Bangsa-bangsa Asia Tenggara disatukan oleh ikatan melampaui masa. Dari masa ketika pelaut Astronesia mengarungi samudera, pertukaran budaya mempertemukan pitarah dalam khazanah yang sama. Jakarta, sebagai salah satu kota tertua di dunia, adalah saksi bisu peradaban Asia Tenggara: dari masa sejak sebelum Prasasti Tugu ditanamkan di Koja, hingga kini pencakar langit menjulang di jantung segitiga emas Kuningan.
DKI Jakarta, jelang 500 tahun berdirinya kota ini, melawat hikayat kosmopolitan Jakarta dengan mengundang tiga perancang adibusana Asia Tenggara dalam gelaran ASEAN Fashion Parade di Jakarta Fashion Week 2026: Rizman Ruzaini (Malaysia), Frederick Lee (Singapura), dan Francis Libiran (Filipina).
Menyaksikan gelaran ini adalah pengalaman yang menggetarkan benang-benang hati dengan lebih personal.
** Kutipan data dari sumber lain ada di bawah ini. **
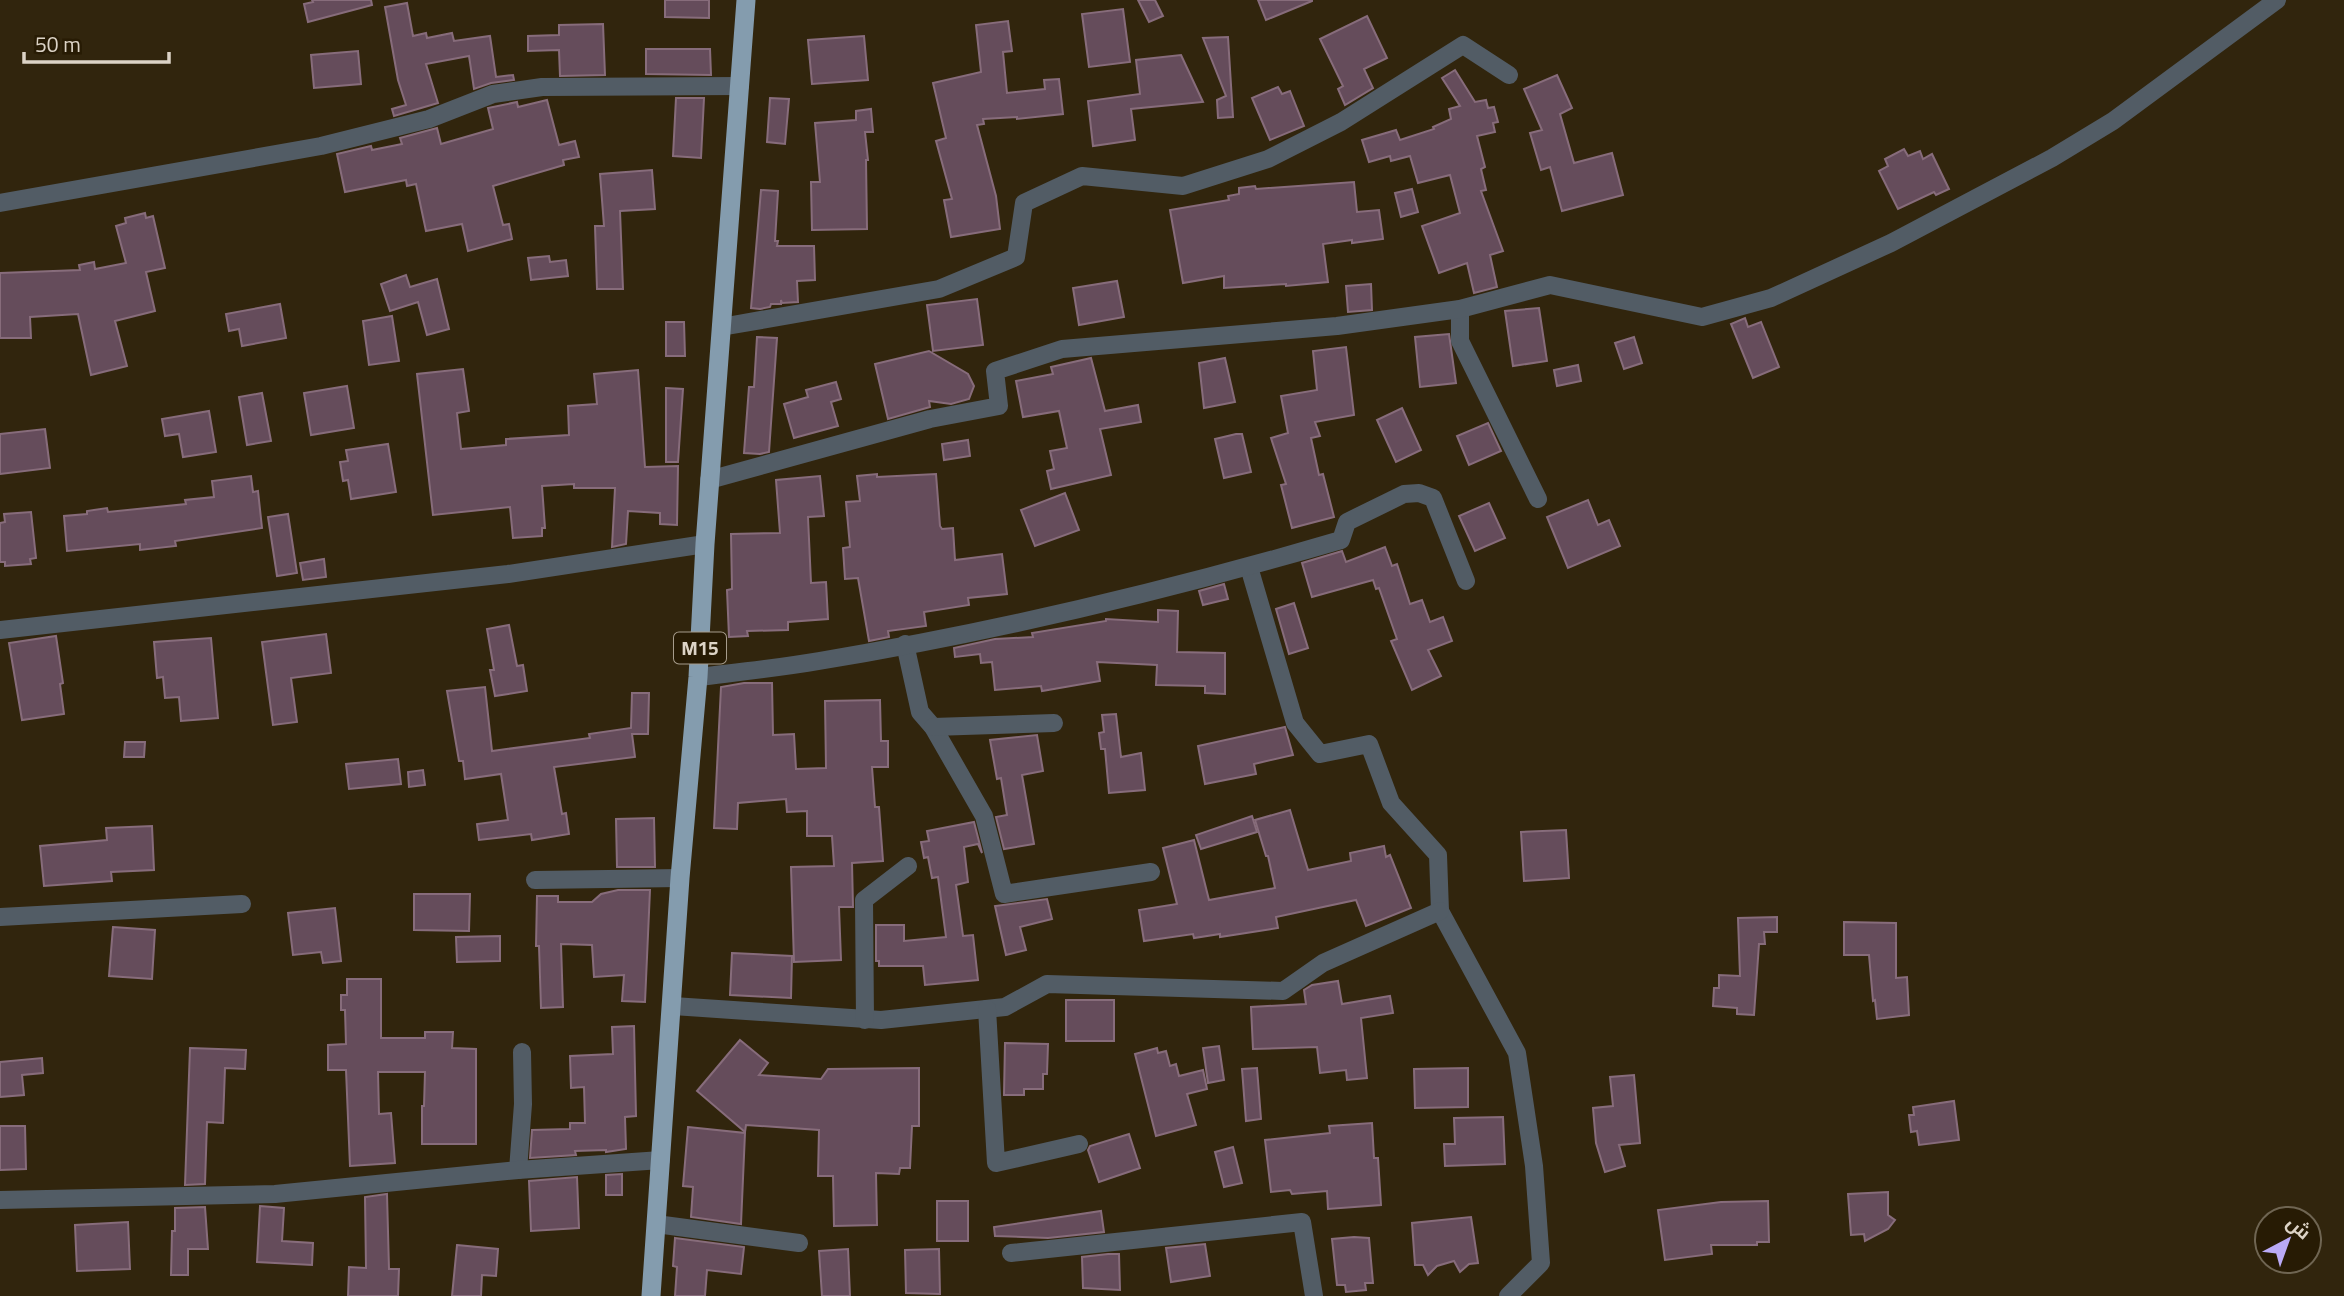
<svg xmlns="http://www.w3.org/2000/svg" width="2344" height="1296" viewBox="0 0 2344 1296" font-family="Georgia,Cairo,serif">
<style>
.building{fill:#654c5b;stroke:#876c7b;stroke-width:2}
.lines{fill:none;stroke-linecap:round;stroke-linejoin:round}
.minor{stroke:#525c65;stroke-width:18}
.trunk{stroke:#849cae;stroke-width:19}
.labels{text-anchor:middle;stroke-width:7;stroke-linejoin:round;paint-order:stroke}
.shield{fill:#271b04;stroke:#a69c8c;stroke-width:2}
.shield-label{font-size:19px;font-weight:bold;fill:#dcd3c6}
</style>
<rect width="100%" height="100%" fill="#31250d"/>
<g class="building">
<path d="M312,0H371L372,5L308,22L304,4L313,2Z"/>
<path d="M665,0H709V18L665,17Z"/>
<path d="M1138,0H1155L1163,16L1149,22Z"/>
<path d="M1258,0H1312V1L1266,20Z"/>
<path d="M407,3L413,36L426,33L427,38L452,33L454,41L490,36L496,77L513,75L514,80L491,83L474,89L469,56L426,64L438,103L394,116L392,109L406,105L398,80L385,7Z"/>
<path d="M1123,9L1130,62L1089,67L1082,14Z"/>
<path d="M1367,16L1387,58L1364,69L1373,88L1345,105L1338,89L1343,86L1320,39Z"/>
<path d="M1008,21L1012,51L1003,52L1007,93L1045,89L1044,80L1059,79L1063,114L1017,119V117L983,119L984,124L977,125L996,196L1000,229L951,237L944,200L952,199L936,141L946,138L933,83L981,72L976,25Z"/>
<path d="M603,24L605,75L560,76L559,50L528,51V36L559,35V25Z"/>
<path d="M864,36L868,80L812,84L808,40Z"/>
<path d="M1228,37L1233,117L1218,118L1217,100L1226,96L1203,38Z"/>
<path d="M646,49H710L711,75L646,74Z"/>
<path d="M358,51L361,84L314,88L311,55Z"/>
<path d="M1181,55L1203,102L1131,109L1135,140L1093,146L1088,101L1140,94L1136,60Z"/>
<path d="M1455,70L1475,102L1486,100L1488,108L1494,107L1498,122L1493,123L1495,132L1477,136L1485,167L1481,169L1486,190L1481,191L1503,251L1490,255L1497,287L1474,293L1467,263L1439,273L1422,226L1460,213L1450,175L1418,183L1410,156L1391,161L1390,156L1369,162L1362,140L1396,130L1400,140L1434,129L1433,127L1451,119L1449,109L1460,106L1442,78Z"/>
<path d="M1557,75L1572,108L1560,114L1574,163L1612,153L1623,195L1562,211L1550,167L1541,170L1530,133L1542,130L1524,89Z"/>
<path d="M1278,87L1282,94L1290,91L1304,126L1270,140L1252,98Z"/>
<path d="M676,98H704L701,158L673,156Z"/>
<path d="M770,98L789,99L785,144L767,142Z"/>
<path d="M547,100L559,145L575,141L579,157L563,160L564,165L493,186L503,225L509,224L512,239L468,251L462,224L426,231L416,184L407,186L406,180L345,192L337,154L371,146L372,150L402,144L400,138L437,128L441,144L493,129L488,108L517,102L518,107Z"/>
<path d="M871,109L873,132H865L868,160H866L867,229L812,230L811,182H820L815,123L856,120V111Z"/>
<path d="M1904,149L1908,156L1920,151L1923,159L1932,154L1949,189L1936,195L1934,192L1898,209L1879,171L1888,166L1885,159Z"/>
<path d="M652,170L655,209L620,211L623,289H597L595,226H604L600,174Z"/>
<path d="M1354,182L1357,212L1379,210L1383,239L1352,243V240L1323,244L1328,282L1286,286V284L1224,288V276L1183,283L1170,210L1229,200L1228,196L1239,194V188L1255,186L1256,189Z"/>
<path d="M1412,189L1418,212L1401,217L1395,193Z"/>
<path d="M761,190L778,191L775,241H778L777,246H814L815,280L797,281L798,302L782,303L781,300V304H771L770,307L760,309L751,308Z"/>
<path d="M145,213L146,218L153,216L165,268L146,272L155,311L115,321L127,366L91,375L78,314L30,317L31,338H0V273L80,270L79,265L94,262L95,269L126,263L116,226L126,223L125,218Z"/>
<path d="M549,256L550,262L566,260L568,276L531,280L528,258Z"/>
<path d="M406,275L410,287L437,279L449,329L427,335L418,302L390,311L381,284Z"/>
<path d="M1117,281L1124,317L1079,325L1073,288Z"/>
<path d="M1371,284L1372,310L1348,312L1346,286Z"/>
<path d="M977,299L983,345L933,351L927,305Z"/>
<path d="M280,304L286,338L242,346L239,329L229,331L226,314Z"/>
<path d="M1539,308L1547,361L1513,366L1505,311Z"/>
<path d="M392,316L399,361L369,365L363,321Z"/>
<path d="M1745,318L1748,327L1761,322L1779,367L1753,378L1731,324Z"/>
<path d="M666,322H684L685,356H666Z"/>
<path d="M1449,334L1456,383L1420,387L1415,337Z"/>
<path d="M757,337L777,338L769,452L760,454L744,453L749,387H754Z"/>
<path d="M1634,337L1642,363L1624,369L1615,343Z"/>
<path d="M1346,347L1354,415L1315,422L1320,436L1311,438L1319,475L1323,474L1334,517L1292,528L1281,485L1286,484L1271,438L1288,433L1281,396L1317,390L1313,351Z"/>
<path d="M929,351L968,374L974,386L969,399L951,404L929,401L930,407L888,419L875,364Z"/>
<path d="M1091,358L1105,411L1138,405L1141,422L1100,429L1111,475L1051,489L1047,471L1054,469L1050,451L1067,448L1059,411L1023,417L1016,381L1053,374L1051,367Z"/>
<path d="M1225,358L1235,402L1204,408L1199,363Z"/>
<path d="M1578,365L1581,381L1557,386L1554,370Z"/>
<path d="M463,369L469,411L457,413L461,449L506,445V439L569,435L568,406L597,404L594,374L638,370L645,467L678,466L677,525L660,524V513L628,511L626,544L612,547L615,488H574V484L542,486L545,528H542V536L513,538L510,507L433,515L417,374Z"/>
<path d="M836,382L841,399L831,402L838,426L794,438L784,404L808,397L806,390Z"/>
<path d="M347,386L354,428L311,435L304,393Z"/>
<path d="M666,388L683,389L678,462H666Z"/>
<path d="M262,393L271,441L247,445L239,397Z"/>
<path d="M1402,408L1421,450L1396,462L1377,420Z"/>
<path d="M209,411L216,452L183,457L179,434L165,436L162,419Z"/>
<path d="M1488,423L1501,451L1469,465L1457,436Z"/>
<path d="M45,429L50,468L0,474V434Z"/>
<path d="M1236,434H1242L1251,472L1224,478L1215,439Z"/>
<path d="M968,440L970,456L944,460L942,444Z"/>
<path d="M388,444L396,492L351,499L348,480L343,481L340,462L348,461L346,450Z"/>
<path d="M877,474V477L936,474L940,526L942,529L953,528L955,560L1002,554L1007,594L968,598L969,605L924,612L926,626L888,631L889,637L869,641L858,578L845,579L843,548L850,547L846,502L860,501L857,476Z"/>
<path d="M251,476L253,492L258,491L262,528L175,541L176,546L140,550V544L67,551L64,516L87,514V511L107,508L108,512L186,504L185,500L214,497L212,481Z"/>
<path d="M820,476L824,516L808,517L811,583L826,582L828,619L788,622V630L747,631L748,636L729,637L727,590L732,589L731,534L780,533L776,480Z"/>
<path d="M1065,493L1079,530L1035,546L1021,510Z"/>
<path d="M1588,500L1598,525L1609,520L1620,546L1568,568L1547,517Z"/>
<path d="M1489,503L1505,538L1475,551L1459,516Z"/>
<path d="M31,512L36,558L30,559L31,564L5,566V562H0V523L5,522L4,514Z"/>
<path d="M288,514L297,573L277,576L268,517Z"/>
<path d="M1385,547L1392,566L1397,564L1410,604L1422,600L1430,622L1443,617L1452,641L1428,650L1441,676L1412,690L1391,641L1397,639L1379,588L1376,589L1373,580L1312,597L1302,563L1342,551L1346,562Z"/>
<path d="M324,559L326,577L303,580L300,563Z"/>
<path d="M1224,584L1228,599L1203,605L1199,591Z"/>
<path d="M1294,603L1308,648L1289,654L1276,609Z"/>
<path d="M1158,610L1178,611L1177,652L1225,653V694L1205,693V686L1156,685L1157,665L1097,662L1100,681L1042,691L1041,686L995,690L992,662L981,663L980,654L955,657L954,648L995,639L1033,637L1032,633L1106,621V619L1158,622Z"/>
<path d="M509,625L517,666L523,665L527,691L495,696L490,670H494L487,629Z"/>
<path d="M326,634L331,673L291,678L297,722L273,725L262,642Z"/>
<path d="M56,636L63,683L60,684L64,714L22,720L9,643Z"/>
<path d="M211,638L218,718L181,721L179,697L165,698L163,677L157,678L154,642Z"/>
<path d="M744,683H772L773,735L794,734L796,769L826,768L825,701L880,700L881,741H888V767H872L875,807H879L883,861L852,863L853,907H839L841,960L794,962L791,867L834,866L832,836H807V811L787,812L786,799L738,803L737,829L714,828L721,687Z"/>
<path d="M485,687L492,751L590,738L589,734L631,728L632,693H649L648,734H632L635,757L554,767L562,814L566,813L569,834L532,840L531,834L479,840L477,824L508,820L501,774L465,779L463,761H459L447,691Z"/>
<path d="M1116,714L1121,757L1141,753L1145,790L1109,793L1105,749H1101L1099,733L1104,732L1102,715Z"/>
<path d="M1285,727L1293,755L1254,764L1256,774L1205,784L1198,746Z"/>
<path d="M1037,735L1043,771L1022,775L1034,844L1004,849L996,817L1007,815L1001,778L997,779L990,740Z"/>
<path d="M125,742H145L144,757H124Z"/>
<path d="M398,759L401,784L349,789L346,764Z"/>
<path d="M423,770L425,785L409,787L408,772Z"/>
<path d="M1290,810L1308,870L1351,861L1350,853L1384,846L1386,857L1390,855L1411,908L1366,926L1356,900L1276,917L1278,928L1220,937V934L1194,938L1193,934L1144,941L1139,910L1177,904L1163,848L1194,840L1209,900L1275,888L1268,856H1266L1255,820Z"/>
<path d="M1252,816L1257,832L1201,849L1196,835Z"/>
<path d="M654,818L655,867H617L616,819Z"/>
<path d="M974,822L982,853L978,844L964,847L968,882L956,885L963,936L973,935L978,980L925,985L923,966H879V961H876V925H904V941L946,937L938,877L932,878L928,857L924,858L921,842L929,841L927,831Z"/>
<path d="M152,826L154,870L111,872L112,881L44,886L40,846L107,840L106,828Z"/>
<path d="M1566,830L1569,878L1524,881L1521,832Z"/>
<path d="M618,890H650L645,1002L622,1001L624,975L594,977L592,945L561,944L563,1007L541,1008L539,946H536L537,896H558V902H592L601,894Z"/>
<path d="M414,894H470L469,931L414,930Z"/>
<path d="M1047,899L1052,919L1020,927L1026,950L1006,955L995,906Z"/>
<path d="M335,908L341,961L323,963L321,952L293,955L288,913Z"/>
<path d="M1777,917V932H1764L1765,944H1759L1754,1015L1737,1014V1008L1713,1006L1714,988H1719V975L1740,976L1738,918Z"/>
<path d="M1844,922L1896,923V978L1907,977L1909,1015L1877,1019L1875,1000L1873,1001L1869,955H1844Z"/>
<path d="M113,927L155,930L152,979L109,976Z"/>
<path d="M500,936V961L457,962L456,937Z"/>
<path d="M732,953L792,956L791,998L730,995Z"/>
<path d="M347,979H381V1038H425V1032H453L452,1048L476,1049V1144H422V1106H424L425,1072H378L379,1114L391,1113L395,1163L350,1166L346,1070H328V1045L346,1044L345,1010H341V995H347Z"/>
<path d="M1338,981L1342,1004L1390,996L1393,1013L1361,1018L1367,1078L1347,1080L1346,1070L1320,1073L1317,1047L1253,1049L1251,1007L1306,1004L1304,990L1312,985Z"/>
<rect x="1066" y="1000" width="48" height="41"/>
<path d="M634,1026L636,1116L625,1117L626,1149L606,1152V1150L575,1151L576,1155L530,1158L532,1130L570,1129V1123H585L584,1087L571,1088L570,1056L613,1054L612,1027Z"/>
<path d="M740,1040L768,1063L759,1075L821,1079L828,1069L919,1068V1126H912L910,1168H900L899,1174L876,1173L877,1225L834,1226L833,1176H818L819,1130L746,1125L745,1132L697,1091Z"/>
<path d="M1005,1043L1048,1044L1047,1074H1043V1089H1024V1095H1004Z"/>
<path d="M1219,1046L1224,1080L1208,1083L1203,1048Z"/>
<path d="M190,1048L246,1050L245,1069L225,1068L223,1123L207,1122L205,1184L185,1185Z"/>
<path d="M1157,1048L1158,1053L1166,1051L1170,1066L1176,1064L1179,1076L1203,1070L1207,1089L1187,1094L1196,1125L1156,1136L1135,1054Z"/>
<path d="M42,1058L43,1073L22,1075L24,1095L0,1097V1062Z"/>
<path d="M1257,1068L1261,1119L1246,1121L1242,1069Z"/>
<path d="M1468,1068V1107L1415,1108L1414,1069Z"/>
<path d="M1634,1075L1640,1143L1619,1145L1625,1166L1605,1172L1596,1143L1593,1108L1613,1106L1610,1077Z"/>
<path d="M1954,1101L1959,1140L1919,1145L1917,1131L1911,1132L1909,1115H1914L1913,1107Z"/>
<path d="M1503,1117L1505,1164L1445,1166L1444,1144H1455L1454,1118Z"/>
<path d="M1372,1123L1374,1158H1378L1381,1205L1328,1209L1327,1191L1292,1194L1290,1190L1271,1192L1265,1140L1330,1133L1329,1126Z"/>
<path d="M0,1126H25L26,1169L0,1170Z"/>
<path d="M688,1127L745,1133L741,1224L691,1217L693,1187L683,1186Z"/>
<path d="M1129,1134L1140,1168L1099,1182L1088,1150L1090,1146Z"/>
<path d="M1233,1147L1242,1183L1224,1187L1215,1152Z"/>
<path d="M622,1174V1195H606V1175Z"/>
<path d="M577,1177L579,1228L531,1231L529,1181Z"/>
<path d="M1888,1192V1215L1895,1220L1888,1229L1865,1241L1864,1234L1851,1235L1848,1194Z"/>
<path d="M387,1194L389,1269H399L398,1296H348L349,1267L366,1268L365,1197Z"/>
<rect x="937" y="1201" width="31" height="40"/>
<path d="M1768,1201L1769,1242H1757V1245H1711L1712,1254L1665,1260L1658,1210L1721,1202Z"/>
<path d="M260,1206L284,1208L282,1241L313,1243L312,1265L257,1262Z"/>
<path d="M205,1207L208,1249H188V1275H171L172,1231H175V1208Z"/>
<path d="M1101,1211L1104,1232L1048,1238L995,1236L994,1227Z"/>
<path d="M1471,1217L1478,1263L1469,1264L1460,1272L1454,1261L1437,1266L1428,1275L1423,1265H1415L1412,1223Z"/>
<path d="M128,1222L130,1269L77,1271L75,1225Z"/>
<path d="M1354,1237L1369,1238L1373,1283H1365L1366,1290L1346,1292L1345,1285H1337L1332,1239Z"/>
<path d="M675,1238L744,1247L741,1274L707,1270L705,1296H675L677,1267L673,1266Z"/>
<path d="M1205,1244L1210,1276L1171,1282L1166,1248Z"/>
<path d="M457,1245L498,1249L496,1276L482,1275L481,1296H452Z"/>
<path d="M848,1249L850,1296H822L819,1251Z"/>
<path d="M939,1249L940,1294L906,1293L905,1250Z"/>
<path d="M1108,1254H1119L1120,1290L1083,1288L1082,1257Z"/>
</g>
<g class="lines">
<g class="minor">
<path d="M0,203L321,146L429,119L493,94L542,87L740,86"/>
<path d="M1460,309V341L1538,499"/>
<path d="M721,327L939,289L1016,257L1024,203L1082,176L1183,186L1268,159L1341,122L1463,45L1509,75"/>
<path d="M709,480L930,419L999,406L995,371L1062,349L1337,326L1460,309L1550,285L1702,317L1771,298L1891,243L2052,158L2113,121L2277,0"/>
<path d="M1249,567L1295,723L1320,754L1369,744L1391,803L1438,855L1440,911L1517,1053L1534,1166L1541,1263L1508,1296"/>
<path d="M0,630L508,574L705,544"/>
<path d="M905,644L920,712L933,727L984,816L1004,894L1151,872"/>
<path d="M698,677C739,672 779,668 819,661C995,632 1170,590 1341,540L1347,522L1404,494L1419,493L1433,498L1466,581"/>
<path d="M933,727L1054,723"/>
<path d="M535,880L680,878"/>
<path d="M0,917L242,904"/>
<path d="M673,1006L881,1020L1005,1007L1047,984L1283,991L1323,963L1440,911"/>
<path d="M987,1009L996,1163L1079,1144"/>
<path d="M865,1020L864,900L908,866"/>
<path d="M518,1170L523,1104L522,1052"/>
<path d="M0,1200L275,1194L518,1170L661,1160"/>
<path d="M656,1224L799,1243"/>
<path d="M1011,1253L1302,1222L1314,1296"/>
</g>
<path class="trunk" d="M651,1296L680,878L698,677L705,544L746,0"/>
</g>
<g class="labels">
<rect class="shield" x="674" y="632.5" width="52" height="31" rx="5"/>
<g class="shield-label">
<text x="700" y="655">M15</text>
</g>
</g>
<g transform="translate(2288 1240) rotate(41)"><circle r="33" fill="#271b04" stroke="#6f6552" stroke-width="2"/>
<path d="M0-5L12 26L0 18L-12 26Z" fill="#baaaf6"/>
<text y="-10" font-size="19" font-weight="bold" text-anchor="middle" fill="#dcd3c6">ش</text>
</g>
<path d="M24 52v10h145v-10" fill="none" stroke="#dcd3c6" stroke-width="3.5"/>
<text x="35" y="52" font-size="21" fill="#dcd3c6" stroke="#271b04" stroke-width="5" paint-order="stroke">50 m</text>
</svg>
Ada kedekatan dalam garis rancang, kekariban yang hanya muncul dari ikatan serumpun. Pun, keunikan masing-masing khazanah budaya menghadirkan sebuah kesegaran yang baru.









Francis Libiran mengangkat khazanah kriya Filipina. Dari gaun berkerah terno para puan hingga kemeja barong untuk tuan diinterpretasi ulang dalam olah tenun tradisional. Palet warna rotan keemasan mengingatkan kepada budaya Filipino yang teramat dekat dengan alam; begitu mirip, teramat dekat dengan bangsa kita. Mimpi-mimpi Austronesia, akan gerabah tanah liat dan sampan kayu, bak mewujud dalam siluet voluminous yang meliuk-liuk.









Frederick Lee memboyong piawai adibusana Singapura. Di tangan Frederick Lee, dari lace hingga sifon, kulit hingga tulle, bukan sekadar membelut lekuk tubuh dengan elok, melainkan turut termanifestasi menjadi bentuk-bentuk fantastis. Ada kesan nan mentah dalam bentuk-bentuk yang dibesut; dahan dan ranting yang tumbuh dari masa depan robotik Butlerian. Singapura adalah negeri dengan geliat futuristis dan Frederick Lee menggeluti siluet avantgarde sesuai gelora pulau ini.









Rizman Ruzaini menghadirkan glamor dan keanggunan Malaysia. Silam-pukau eksotika tropika diciptakan ulang dalam gilap-gemerlap bordir dan kristal. Ragam corak dari kembang sepatu, bunga nasional Malaysia, hingga burung enggang, satwa khas Borneo, seakan hidup lewat sulam-sulaman kristal dan bulu. Semuanya dalam nirmana yang setimbang, dilatari struktur beludru arsitektural nan minimal.